TEXT TO READ —
+++

Use of proceeds: In the 'Impact' section, you can access the information about the GSS bonds' use of proceeds. For example, under Renewable Energy, more granular sub-set categories are available: Solar, wind, and hydrogen.

Core components for best practices: The page also provides more transparency into the use of proceeds - if they are aligned w/ ICMA's principles, if there is there a commitment to annual reporting, if there is a governance re: project valuation, what kind of external reviews take place, etc.

SDG alignment: UN SDG classification that the issuer communicates in their framework is also captured along with the second party's assessment of the use of proceeds as shown below.

Reporting by issuers: In terms of the impact analysis, it is very specific around KPIs. e.g. how much new wind energy was produced over a period. Also, it shows if there is an allocation or impact report from the issuer - both or neither.

EU Taxonomy & ICMA: The alignment re: ICMA's best practice principles is a judgment call made by Bloomberg analysts based on the issuer's core components + post data points made available such as the ongoing annual impact reports publication from the issuer. The 'Yes' tag will change to 'No' if the issuer stops producing the annual impact report. Issuer's self-identified 'EU taxonomy' alignment information is also available.

Note) You can access the issuer's annual impact report directly from the terminal.

Consistent GSS bond tagging: The tagging is available throughout the platform.

GSSB issuance universe & size: Via the gateway into the fixed income analysis SRCH > filter for 'impact' to see the universe of GSSB issuers. For example, as of Nov 2022, there were 45k issuers associated with GSS tags in the Bloomberg terminal.

Pricing action & checking greenium level: If you want to compare the pricing actions of green bonds vs. non-green bond equivalents, the conventional curve vs. green curve comparison is available. In this case below, the green curve is slightly outside the conventional curve i.e. green bonds are priced with lower yields than comparable conventional bonds for the same issuer with similar credit, coupon and maturity characteristics.

Liquidity: You can also check and compare the liquidity of the issuance.

Traders can also see the green bond tagging in their 'TW'  and 'PM' dashboards.

GSSB issuance league table: Check each issuer's GSSB issuance status and size.

+++

EXCERPTED DATA —
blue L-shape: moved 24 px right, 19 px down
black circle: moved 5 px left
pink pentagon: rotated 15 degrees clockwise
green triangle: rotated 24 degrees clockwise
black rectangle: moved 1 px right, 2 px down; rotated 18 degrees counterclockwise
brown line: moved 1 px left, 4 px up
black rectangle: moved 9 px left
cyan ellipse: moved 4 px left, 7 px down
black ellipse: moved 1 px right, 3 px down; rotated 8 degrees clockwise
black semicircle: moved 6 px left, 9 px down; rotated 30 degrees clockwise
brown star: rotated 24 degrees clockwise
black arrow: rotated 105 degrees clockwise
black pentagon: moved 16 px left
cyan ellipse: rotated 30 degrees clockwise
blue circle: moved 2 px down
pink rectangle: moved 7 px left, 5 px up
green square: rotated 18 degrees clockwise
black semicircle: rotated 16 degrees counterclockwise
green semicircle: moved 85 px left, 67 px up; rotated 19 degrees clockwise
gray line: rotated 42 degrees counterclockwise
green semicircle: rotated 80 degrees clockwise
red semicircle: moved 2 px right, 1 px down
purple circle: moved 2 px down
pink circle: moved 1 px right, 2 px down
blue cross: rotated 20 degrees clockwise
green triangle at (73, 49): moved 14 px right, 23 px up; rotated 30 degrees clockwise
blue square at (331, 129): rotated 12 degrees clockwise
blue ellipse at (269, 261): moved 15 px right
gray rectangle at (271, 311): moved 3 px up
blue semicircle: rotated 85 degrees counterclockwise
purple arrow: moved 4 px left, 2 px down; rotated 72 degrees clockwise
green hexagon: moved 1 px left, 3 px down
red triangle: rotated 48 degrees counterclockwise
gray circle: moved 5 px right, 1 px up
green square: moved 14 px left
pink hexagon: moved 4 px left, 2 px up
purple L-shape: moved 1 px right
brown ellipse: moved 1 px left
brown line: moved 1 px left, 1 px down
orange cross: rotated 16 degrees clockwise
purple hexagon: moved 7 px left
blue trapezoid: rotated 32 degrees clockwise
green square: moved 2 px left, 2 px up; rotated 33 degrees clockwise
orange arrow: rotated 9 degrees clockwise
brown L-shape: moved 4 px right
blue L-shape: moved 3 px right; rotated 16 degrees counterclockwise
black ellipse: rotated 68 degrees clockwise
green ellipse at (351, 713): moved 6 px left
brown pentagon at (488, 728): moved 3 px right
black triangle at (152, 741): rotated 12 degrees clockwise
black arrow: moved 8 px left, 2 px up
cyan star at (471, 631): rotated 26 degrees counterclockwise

+++

REQUIREMENTS —
(A) In the text on GSS bond data, rewrite the passage from "Consistent GSS bond" to "the Bloomberg terminal.", changing "universe" to "pool" throughout.
(B) Recast the rows as a numbered list, from the first row of Block 1 through the line containing "black rectangle: moved 9 px left", with both ends included and blank lines left out.
The text and the rows have no connection to each other.

WORKED SOLUTIONS —
(A)
Consistent GSS bond tagging: The tagging is available throughout the platform.

GSSB issuance pool & size: Via the gateway into the fixed income analysis SRCH > filter for 'impact' to see the pool of GSSB issuers. For example, as of Nov 2022, there were 45k issuers associated with GSS tags in the Bloomberg terminal.

(B)
1. blue L-shape: moved 24 px right, 19 px down
2. black circle: moved 5 px left
3. pink pentagon: rotated 15 degrees clockwise
4. green triangle: rotated 24 degrees clockwise
5. black rectangle: moved 1 px right, 2 px down; rotated 18 degrees counterclockwise
6. brown line: moved 1 px left, 4 px up
7. black rectangle: moved 9 px left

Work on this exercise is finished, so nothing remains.